■ **WHAT TO DO**
Nothing but the lines from the one with "301 83 12969" down to the one with "427 14 166750" should be returned, exactly and with both ends included, from the material below.
====== GIVEN ENTRIES ======
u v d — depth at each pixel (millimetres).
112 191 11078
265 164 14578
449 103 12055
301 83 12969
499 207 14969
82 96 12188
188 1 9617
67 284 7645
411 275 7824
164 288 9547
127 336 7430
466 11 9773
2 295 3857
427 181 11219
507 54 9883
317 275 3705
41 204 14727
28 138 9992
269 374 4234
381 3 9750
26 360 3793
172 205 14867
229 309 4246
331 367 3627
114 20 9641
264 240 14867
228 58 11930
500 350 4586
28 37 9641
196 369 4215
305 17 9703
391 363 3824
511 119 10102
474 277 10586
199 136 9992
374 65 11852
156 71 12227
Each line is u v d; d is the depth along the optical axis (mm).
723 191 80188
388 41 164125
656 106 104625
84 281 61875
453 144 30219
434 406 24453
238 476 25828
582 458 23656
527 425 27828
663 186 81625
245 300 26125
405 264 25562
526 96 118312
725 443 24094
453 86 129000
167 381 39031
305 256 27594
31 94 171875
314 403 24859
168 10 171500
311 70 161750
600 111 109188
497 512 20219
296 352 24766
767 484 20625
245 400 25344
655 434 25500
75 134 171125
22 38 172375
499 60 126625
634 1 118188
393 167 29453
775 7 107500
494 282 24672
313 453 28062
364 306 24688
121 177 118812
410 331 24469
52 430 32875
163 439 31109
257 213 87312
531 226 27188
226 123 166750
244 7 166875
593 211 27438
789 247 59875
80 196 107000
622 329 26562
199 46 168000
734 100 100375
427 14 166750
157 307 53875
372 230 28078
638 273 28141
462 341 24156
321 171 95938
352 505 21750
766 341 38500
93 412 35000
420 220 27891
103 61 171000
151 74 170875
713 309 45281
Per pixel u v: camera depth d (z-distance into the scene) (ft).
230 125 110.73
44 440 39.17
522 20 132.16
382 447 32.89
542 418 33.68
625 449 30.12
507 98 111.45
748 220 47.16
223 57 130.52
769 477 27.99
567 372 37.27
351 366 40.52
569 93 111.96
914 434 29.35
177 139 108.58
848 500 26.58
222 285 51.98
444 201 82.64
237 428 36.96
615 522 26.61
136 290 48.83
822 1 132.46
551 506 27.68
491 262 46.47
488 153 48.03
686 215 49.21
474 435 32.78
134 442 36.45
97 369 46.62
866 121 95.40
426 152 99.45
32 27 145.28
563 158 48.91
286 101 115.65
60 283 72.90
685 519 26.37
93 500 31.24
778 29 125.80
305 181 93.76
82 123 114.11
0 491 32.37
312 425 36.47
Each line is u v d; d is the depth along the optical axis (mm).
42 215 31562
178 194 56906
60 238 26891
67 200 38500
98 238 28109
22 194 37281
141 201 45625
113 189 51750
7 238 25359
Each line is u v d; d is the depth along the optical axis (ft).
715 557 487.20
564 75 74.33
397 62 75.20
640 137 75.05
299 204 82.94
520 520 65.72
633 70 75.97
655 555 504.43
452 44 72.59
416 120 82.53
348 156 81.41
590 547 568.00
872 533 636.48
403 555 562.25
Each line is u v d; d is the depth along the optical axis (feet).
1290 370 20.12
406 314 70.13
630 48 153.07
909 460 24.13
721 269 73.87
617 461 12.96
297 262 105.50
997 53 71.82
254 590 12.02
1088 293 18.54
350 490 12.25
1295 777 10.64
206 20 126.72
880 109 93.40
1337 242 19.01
======
■ **ANSWER SECTION**
301 83 12969
499 207 14969
82 96 12188
188 1 9617
67 284 7645
411 275 7824
164 288 9547
127 336 7430
466 11 9773
2 295 3857
427 181 11219
507 54 9883
317 275 3705
41 204 14727
28 138 9992
269 374 4234
381 3 9750
26 360 3793
172 205 14867
229 309 4246
331 367 3627
114 20 9641
264 240 14867
228 58 11930
500 350 4586
28 37 9641
196 369 4215
305 17 9703
391 363 3824
511 119 10102
474 277 10586
199 136 9992
374 65 11852
156 71 12227
Each line is u v d; d is the depth along the optical axis (mm).
723 191 80188
388 41 164125
656 106 104625
84 281 61875
453 144 30219
434 406 24453
238 476 25828
582 458 23656
527 425 27828
663 186 81625
245 300 26125
405 264 25562
526 96 118312
725 443 24094
453 86 129000
167 381 39031
305 256 27594
31 94 171875
314 403 24859
168 10 171500
311 70 161750
600 111 109188
497 512 20219
296 352 24766
767 484 20625
245 400 25344
655 434 25500
75 134 171125
22 38 172375
499 60 126625
634 1 118188
393 167 29453
775 7 107500
494 282 24672
313 453 28062
364 306 24688
121 177 118812
410 331 24469
52 430 32875
163 439 31109
257 213 87312
531 226 27188
226 123 166750
244 7 166875
593 211 27438
789 247 59875
80 196 107000
622 329 26562
199 46 168000
734 100 100375
427 14 166750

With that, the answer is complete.